Anubis is affective against certain kinds of bots and abuse, but wouldn't be that affective against large scale DDoS attacks. And it does have a negative impact on usability, as users have to wait for the browser to do the proof of work, which may or may not be worse than cloudflare's captchas.
Anubis is a partial mitigant of DDOS attacks, since it's less resource intensive to serve the Anubis page than the origin[1].
Cloudflare's captchas are only convenient for a subset of users, I'll bet there'd be decent money in one of the competing CDNs (Fastly maybe?) including an Anubis-like captcha.
Yes, it's a partial mitigator, but it isn't as complete of a solution as a CDN, for a number of reasons. For one thing, with Anubis your server is still responding to requests, so a full scale DDoS could potentially take you down without having to actually complete the PoW, they just have to make enough requests.
Using a CDN for DDoS typically has multiple levels of protection:
- caching reduces load on your server
- In the event of a (D)DoS attack, the cdn can absorb the attack traffic with their much higher capacity than your server(s)

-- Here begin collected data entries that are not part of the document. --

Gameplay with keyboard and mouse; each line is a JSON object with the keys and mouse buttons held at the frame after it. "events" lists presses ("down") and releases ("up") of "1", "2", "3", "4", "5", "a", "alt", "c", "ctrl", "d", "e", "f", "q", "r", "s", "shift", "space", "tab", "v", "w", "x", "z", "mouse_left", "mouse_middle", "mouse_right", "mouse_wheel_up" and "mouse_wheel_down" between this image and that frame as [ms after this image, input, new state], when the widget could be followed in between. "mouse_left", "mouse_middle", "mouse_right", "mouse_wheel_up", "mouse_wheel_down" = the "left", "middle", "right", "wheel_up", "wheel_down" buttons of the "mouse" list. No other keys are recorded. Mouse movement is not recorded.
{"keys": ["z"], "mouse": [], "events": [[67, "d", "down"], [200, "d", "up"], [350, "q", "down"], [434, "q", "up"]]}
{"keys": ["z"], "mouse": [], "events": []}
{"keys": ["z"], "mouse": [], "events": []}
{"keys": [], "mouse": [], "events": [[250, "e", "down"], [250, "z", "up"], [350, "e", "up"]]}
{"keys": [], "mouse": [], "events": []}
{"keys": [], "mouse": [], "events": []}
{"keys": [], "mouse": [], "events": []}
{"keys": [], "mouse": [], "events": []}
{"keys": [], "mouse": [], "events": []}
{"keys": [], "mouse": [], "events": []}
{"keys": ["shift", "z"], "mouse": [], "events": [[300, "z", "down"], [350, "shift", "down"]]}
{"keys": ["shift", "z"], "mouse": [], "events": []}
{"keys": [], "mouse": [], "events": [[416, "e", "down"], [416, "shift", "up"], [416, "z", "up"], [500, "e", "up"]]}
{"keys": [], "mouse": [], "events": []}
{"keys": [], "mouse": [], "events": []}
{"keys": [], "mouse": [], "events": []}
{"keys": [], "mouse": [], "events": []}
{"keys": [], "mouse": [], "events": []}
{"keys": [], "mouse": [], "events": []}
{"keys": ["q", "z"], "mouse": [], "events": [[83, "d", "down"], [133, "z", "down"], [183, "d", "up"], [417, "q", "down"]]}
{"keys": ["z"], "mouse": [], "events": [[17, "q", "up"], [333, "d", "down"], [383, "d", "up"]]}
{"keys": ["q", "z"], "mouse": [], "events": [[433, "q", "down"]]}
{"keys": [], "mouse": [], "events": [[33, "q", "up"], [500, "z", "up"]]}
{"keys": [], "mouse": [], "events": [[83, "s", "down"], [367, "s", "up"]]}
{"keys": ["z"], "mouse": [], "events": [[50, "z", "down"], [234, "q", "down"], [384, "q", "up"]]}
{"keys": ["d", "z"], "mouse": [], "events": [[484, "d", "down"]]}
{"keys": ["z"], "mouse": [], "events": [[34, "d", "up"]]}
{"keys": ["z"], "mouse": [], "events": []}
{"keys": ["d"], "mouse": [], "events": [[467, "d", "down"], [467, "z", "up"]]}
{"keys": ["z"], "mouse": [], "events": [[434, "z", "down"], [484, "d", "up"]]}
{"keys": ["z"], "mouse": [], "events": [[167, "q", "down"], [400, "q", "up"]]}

- The CDN can block certain kinds of attacks, especially low level (D)DoS attacks without the traffic ever touching your servers
- Since the CDN fronts many sites, it can have more information about which IP addresss, and user agents are more suspicious. This one is a little controversial, because there is a conflict between getting an accurate profile of how suspicious a request is, and preserving the privacy of users.
- It may have built in support for some kind of bot detection, such as captcha or a proof of work. IDK about the free tier of cloudflare, but for paid offerings at least, this is usually optional.
In short, Anubis could be part of a DDoS mitigation plan, but if you are worried about a targeted attack, it probably isn't sufficient. And critical services are potentially a valuable target for attacks.
I tried to figure it out for about 5 minutes, and decided that it probably wasn’t possible on my shared hosting.